● **About this task**:
Print the entries verbatim, leaving out the images they contain.

● **Input for this task**:

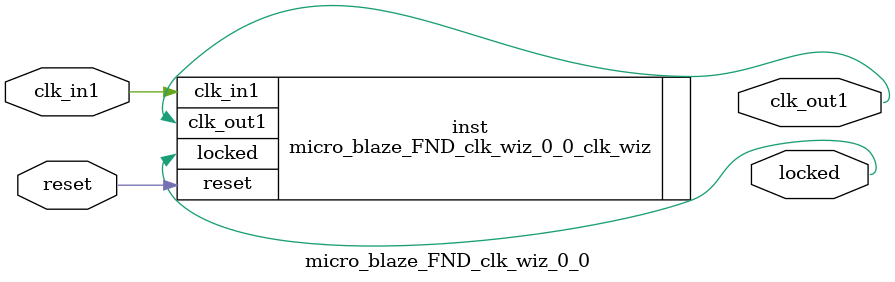
<source format=v>


`timescale 1ps/1ps

(* CORE_GENERATION_INFO = "micro_blaze_FND_clk_wiz_0_0,clk_wiz_v6_0_4_0_0,{component_name=micro_blaze_FND_clk_wiz_0_0,use_phase_alignment=true,use_min_o_jitter=false,use_max_i_jitter=false,use_dyn_phase_shift=false,use_inclk_switchover=false,use_dyn_reconfig=false,enable_axi=0,feedback_source=FDBK_AUTO,PRIMITIVE=MMCM,num_out_clk=1,clkin1_period=10.000,clkin2_period=10.000,use_power_down=false,use_reset=true,use_locked=true,use_inclk_stopped=false,feedback_type=SINGLE,CLOCK_MGR_TYPE=NA,manual_override=false}" *)

module micro_blaze_FND_clk_wiz_0_0 
 (
  // Clock out ports
  output        clk_out1,
  // Status and control signals
  input         reset,
  output        locked,
 // Clock in ports
  input         clk_in1
 );

  micro_blaze_FND_clk_wiz_0_0_clk_wiz inst
  (
  // Clock out ports  
  .clk_out1(clk_out1),
  // Status and control signals               
  .reset(reset), 
  .locked(locked),
 // Clock in ports
  .clk_in1(clk_in1)
  );

endmodule

</source>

● **Completed exercise**:
<source format=v>


`timescale 1ps/1ps

(* CORE_GENERATION_INFO = "micro_blaze_FND_clk_wiz_0_0,clk_wiz_v6_0_4_0_0,{component_name=micro_blaze_FND_clk_wiz_0_0,use_phase_alignment=true,use_min_o_jitter=false,use_max_i_jitter=false,use_dyn_phase_shift=false,use_inclk_switchover=false,use_dyn_reconfig=false,enable_axi=0,feedback_source=FDBK_AUTO,PRIMITIVE=MMCM,num_out_clk=1,clkin1_period=10.000,clkin2_period=10.000,use_power_down=false,use_reset=true,use_locked=true,use_inclk_stopped=false,feedback_type=SINGLE,CLOCK_MGR_TYPE=NA,manual_override=false}" *)

module micro_blaze_FND_clk_wiz_0_0 
 (
  // Clock out ports
  output        clk_out1,
  // Status and control signals
  input         reset,
  output        locked,
 // Clock in ports
  input         clk_in1
 );

  micro_blaze_FND_clk_wiz_0_0_clk_wiz inst
  (
  // Clock out ports  
  .clk_out1(clk_out1),
  // Status and control signals               
  .reset(reset), 
  .locked(locked),
 // Clock in ports
  .clk_in1(clk_in1)
  );

endmodule

</source>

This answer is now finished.